Embedding Media
Figure 5-5. Some browsers will display the alternative text if the image isn’t available
An alt attribute should be a meaningful substitute for the image, so avoid unhelpful alt texts such as
“company logo.” Tell your visitors the name of the company, not just that your anonymous company has
some sort of logo they’re unable to see. If you like, you can specify that the unseen image is, in fact, a logo
with alt text like “CorpCo, Inc. (logo)” or something similar. It still replaces the image as well as passing
on the extra information that it’s a logo. If it’s practical, you could even go one better and describe the logo:
“CorpCo, Inc. (logo: a yellow sunburst rising behind a blue inverted crescent representing the Earth, above
the company name in dark blue, in a heavy, slab-serif font)”. Images that are pictures of text (for
typographic style) should include that text in their alt attributes.

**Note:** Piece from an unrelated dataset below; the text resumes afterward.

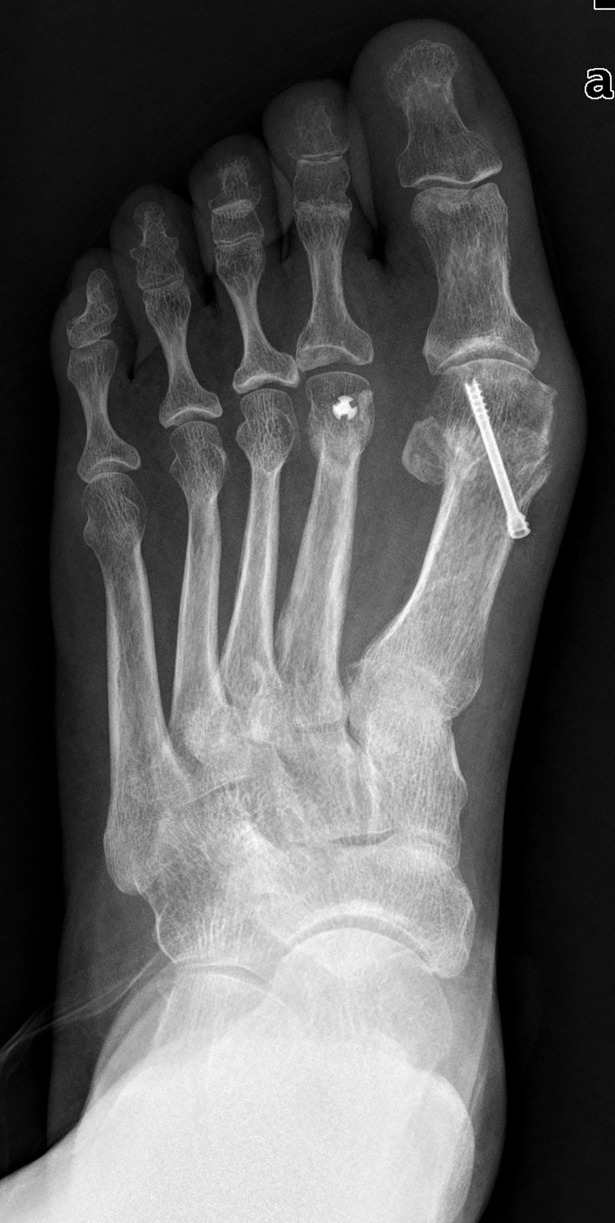
4 months after operation.The excessive length of the first ray had not been addressed.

Many people use the incorrect term “alt tag” to refer to the alt attribute. This is
confusing and misleading because alt isn’t a tag at all; it’s an attribute of the img
element.
A well-written alt attribute might inform the reader that the absent image is a logo, a photograph, an
illustration, a portrait, a landscape, a thumbnail, a close-up, a chart, a map, and so on, but you should
avoid restating the obvious: “a picture of my cat” tells the reader what it’s a picture of but doesn’t tell them
much else about the scene that picture captures. The alt attribute is a descriptive or functional
replacement for the image, so you should try to describe the subject if possible, not just the image itself.

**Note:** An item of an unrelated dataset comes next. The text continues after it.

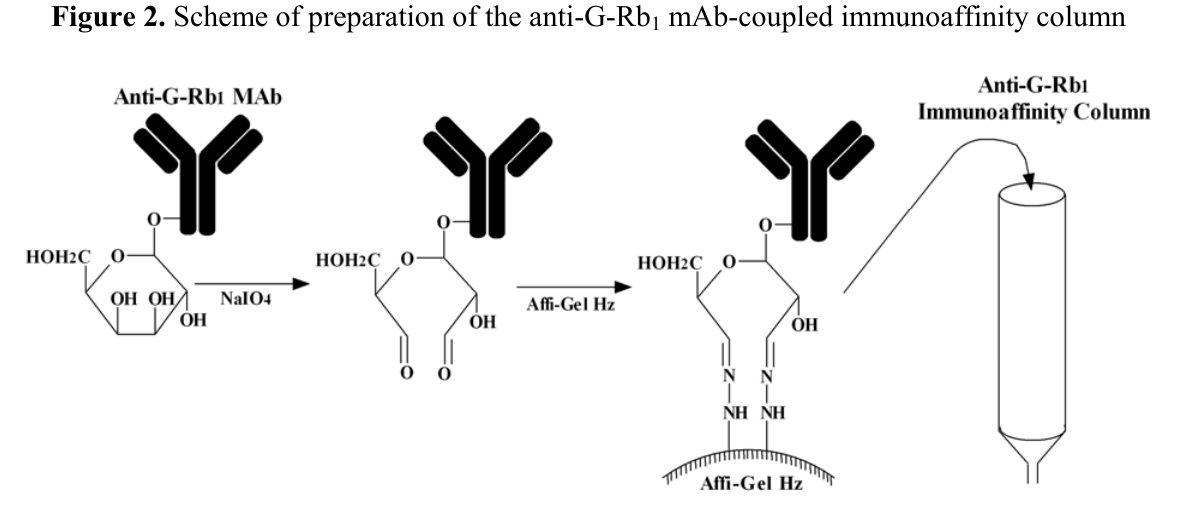
Figure 2. Scheme of preparation of the anti-G-Rb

And you shouldn’t use the image file name as the value of alt; “mycat.jpg” tells the reader nothing
meaningful about the picture.
If your web page features a photo of your cat asleep in a grocery bag (as cats are oft wont to do), the
appropriate alt text might be “my cat in a bag” or “my gray cat sleeping in a brown paper bag” or even
“my gray striped tabby curled up and fast asleep in a brown paper Trader Joe’s grocery bag on my red
Formica kitchen table.” These all describe the content of the picture to help your readers conjure the image
in their minds even if they can’t see it on their screens.

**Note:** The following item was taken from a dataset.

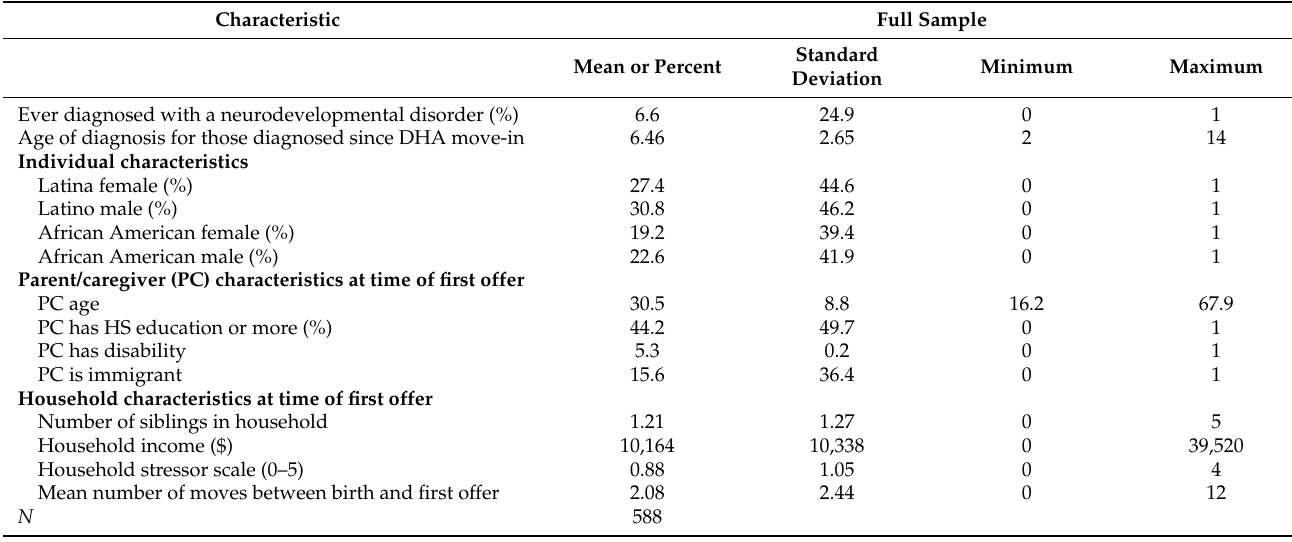
Table 1. Child, Parent and Household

The rule of thumb for writing alternative text: the content should still make sense if every image on the
page were replaced with its text alternative. Imagine reading the page aloud to a friend over the phone. If
the picture is important, describe the picture. If it represents an idea, state that idea in words, as briefly as
you can. If it’s a graph or chart, list the data the chart conveys. And if the image isn’t essential to
understanding the content, don’t mention it at all.